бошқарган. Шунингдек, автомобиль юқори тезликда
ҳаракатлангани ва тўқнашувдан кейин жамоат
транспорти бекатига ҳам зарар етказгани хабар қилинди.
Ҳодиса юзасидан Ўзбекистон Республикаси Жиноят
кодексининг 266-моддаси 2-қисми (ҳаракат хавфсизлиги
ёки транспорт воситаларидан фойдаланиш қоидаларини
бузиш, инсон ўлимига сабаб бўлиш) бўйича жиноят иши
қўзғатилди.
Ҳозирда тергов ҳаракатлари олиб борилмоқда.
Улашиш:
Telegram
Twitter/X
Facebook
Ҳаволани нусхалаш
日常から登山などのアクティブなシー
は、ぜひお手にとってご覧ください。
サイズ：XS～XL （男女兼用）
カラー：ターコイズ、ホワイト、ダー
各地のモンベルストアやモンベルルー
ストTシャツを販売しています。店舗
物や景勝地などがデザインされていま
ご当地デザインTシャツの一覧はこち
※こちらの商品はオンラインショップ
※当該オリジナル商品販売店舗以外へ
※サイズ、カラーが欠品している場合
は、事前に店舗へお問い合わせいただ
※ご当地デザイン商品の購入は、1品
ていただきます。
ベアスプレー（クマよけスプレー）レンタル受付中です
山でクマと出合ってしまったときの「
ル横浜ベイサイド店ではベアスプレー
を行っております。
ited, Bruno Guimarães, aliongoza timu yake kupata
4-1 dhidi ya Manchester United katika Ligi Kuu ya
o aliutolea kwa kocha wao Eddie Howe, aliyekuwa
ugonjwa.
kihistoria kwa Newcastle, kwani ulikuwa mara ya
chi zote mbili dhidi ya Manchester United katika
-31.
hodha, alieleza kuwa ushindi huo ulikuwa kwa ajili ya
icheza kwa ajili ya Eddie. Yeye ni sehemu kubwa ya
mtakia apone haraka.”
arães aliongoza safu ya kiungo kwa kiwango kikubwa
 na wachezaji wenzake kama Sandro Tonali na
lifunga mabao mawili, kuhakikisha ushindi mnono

▬▬▬▬▬▬

* **Instruction**: Extract every line from the records above that contains the word "aliongoza".

* **Written answer**:
ited, Bruno Guimarães, aliongoza timu yake kupata
arães aliongoza safu ya kiungo kwa kiwango kikubwa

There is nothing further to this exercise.